If people are meant to listen intently to whatever it is you are saying it is extremely helpful if they believe what you are saying. Professional football management is supposed to be based on men knowing what they are talking about after all.
Information is grand. Good information can be very helpful and in all sorts of circumstances. But information is not knowledge; it is merely words that offer assistance at a particular time.
However, if it is to be of substantial advantage, information should be based on knowledge. It is the attainment of knowledge that separates the good manager from the great manager. In a similar vein to knowledge and information, the essential contrast between the great manager and the good manager is established on experience and instinct.
To accumulate experience in professional football a manager obviously must have talent. But talent alone is not enough to allow one to stay the course in any demanding profession never mind the cut-throat business that is modern pro football.

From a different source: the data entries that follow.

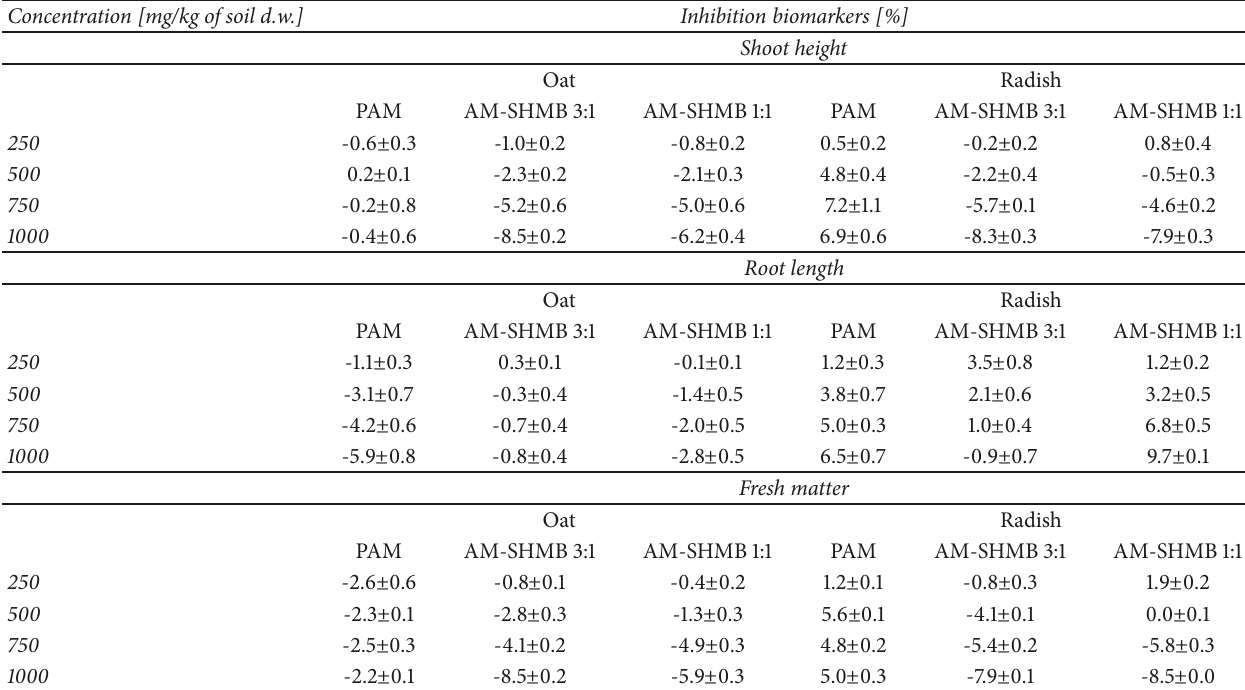
Table 2: Effect of PAM, AM-SHMB 3:1, and AM-SHMB 1:1 hydrogels on the shoot height, root length, and fresh matter of oat and radish seedlings (mean ±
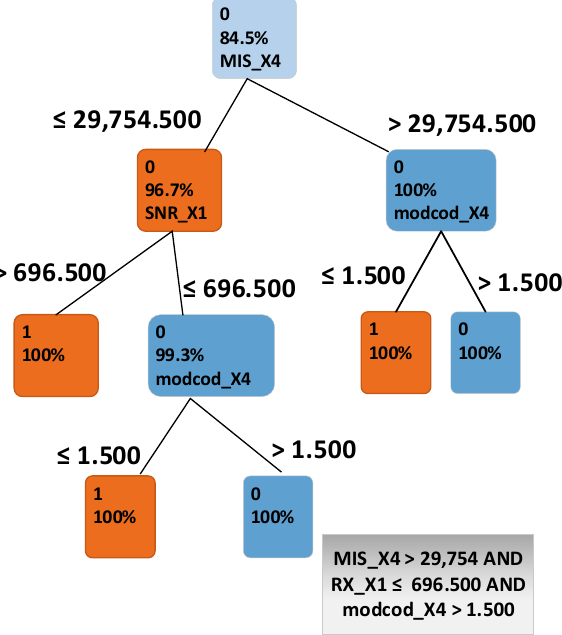
Figure 7. Classification decision tree for instances of sub route group SUB_GRP_2.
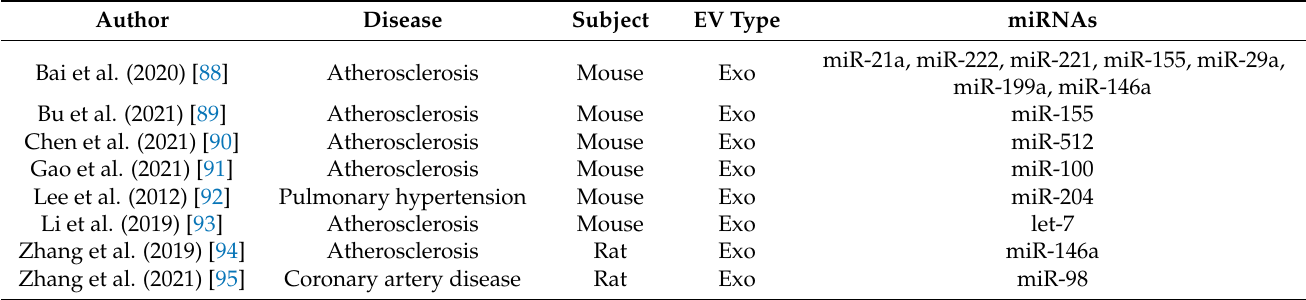
Table 5. Extracellular miRNAs in vesicular disease.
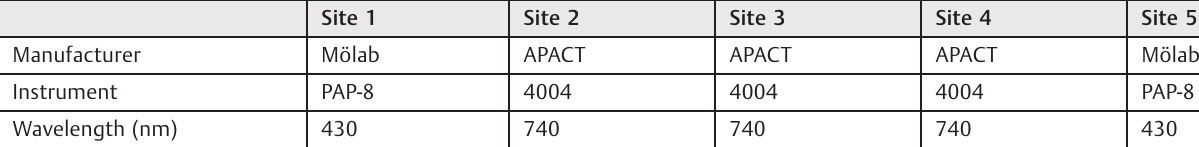
Table 4 Speci fi cations of the laboratory equipment used by the participating laboratories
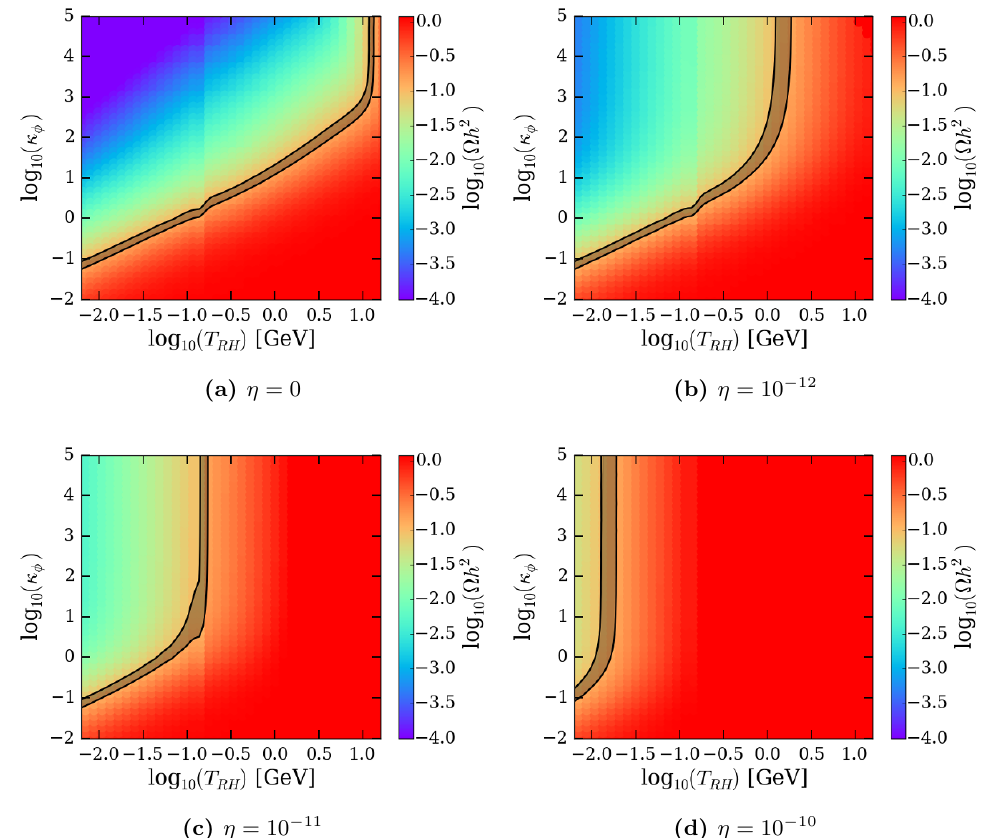
Figure 4. The e(cid:11)ect of varying (cid:17) on log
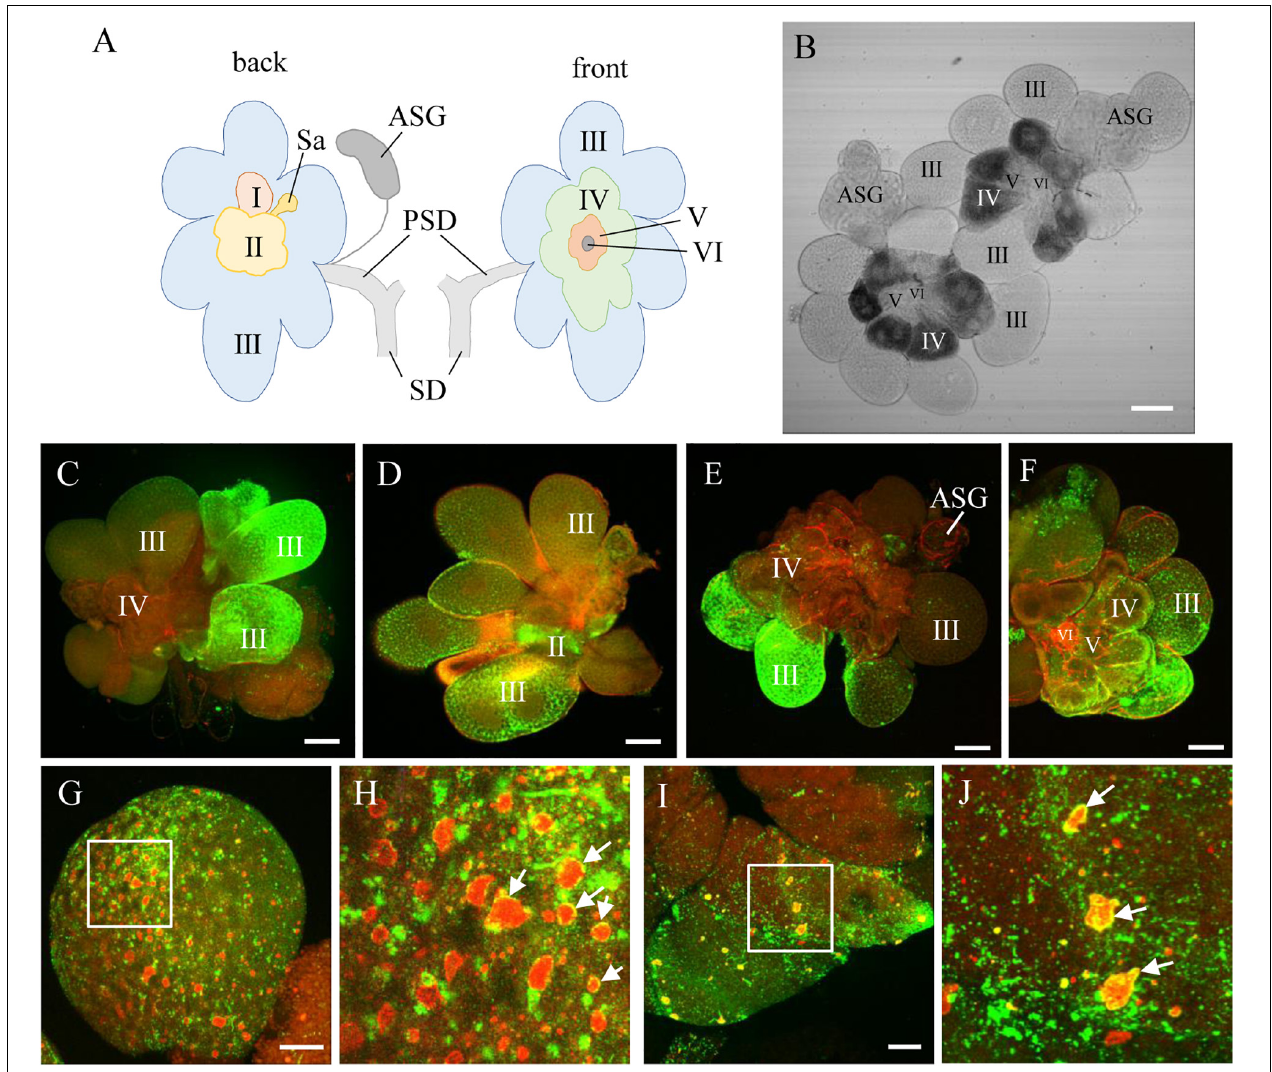
FIGURE 1 | RDV infection and replication in the salivary gland cells of viruliferous leafhoppers. (A) Schematic illustration of a salivary gland from an N. cincticeps leafhopper, modified from Sogawa (1965). (B) Transmission light micrograph of one pair of salivary glands from an N. cincticeps leafhopper. The principal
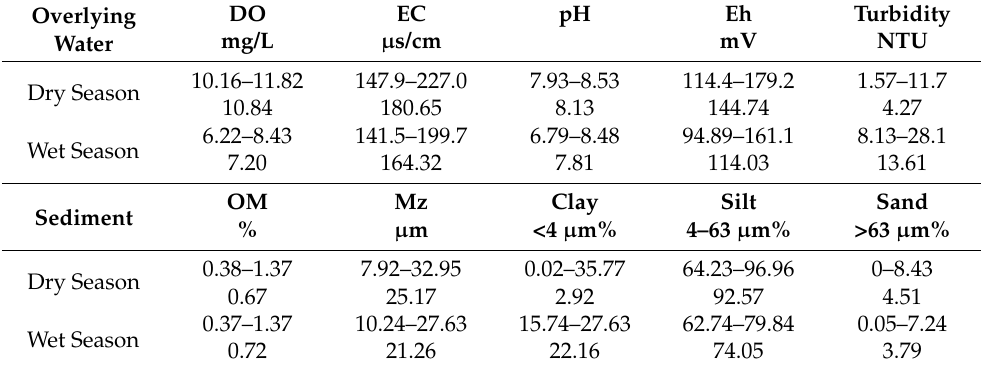
Table 1. The properties of sediments and overlying water. DO: dissolved oxygen; EC: electrical conductivity; Eh: redox potential; OM: organic matter; Mz: mean grain size.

The managers’ best friend is his instinct, which he develops in tandem with experience but, and it’s not a small but, the instinct must be the first of the dynamic duo to be in place. A manager without instinct is a ship without a compass, a soon to be lost soul drifting in an ocean of uncertainty.
I accept knowledge can be gained from books and centres of learning, but real knowledge, that indefinable ability to know that what you know is the dogs you-know-what, only really arrives with the distinct and utterly indisputable consent of instinct. I will leave it to you to decide which managers have knowledge to impart and which ones have merely information to pass on.
I did warn you that there would be a condensation, an abruptness to this Friday’s forum. And although I already have, I really should not apologise for this state of affairs because I am most genuinely under pressure, under siege actually, from some ultra coercive forces to get on the 1st tee by 12.45pm.
And if I want to get see Bray Wanderer’s take on Cork City this evening I simply have to cave in to this pressure.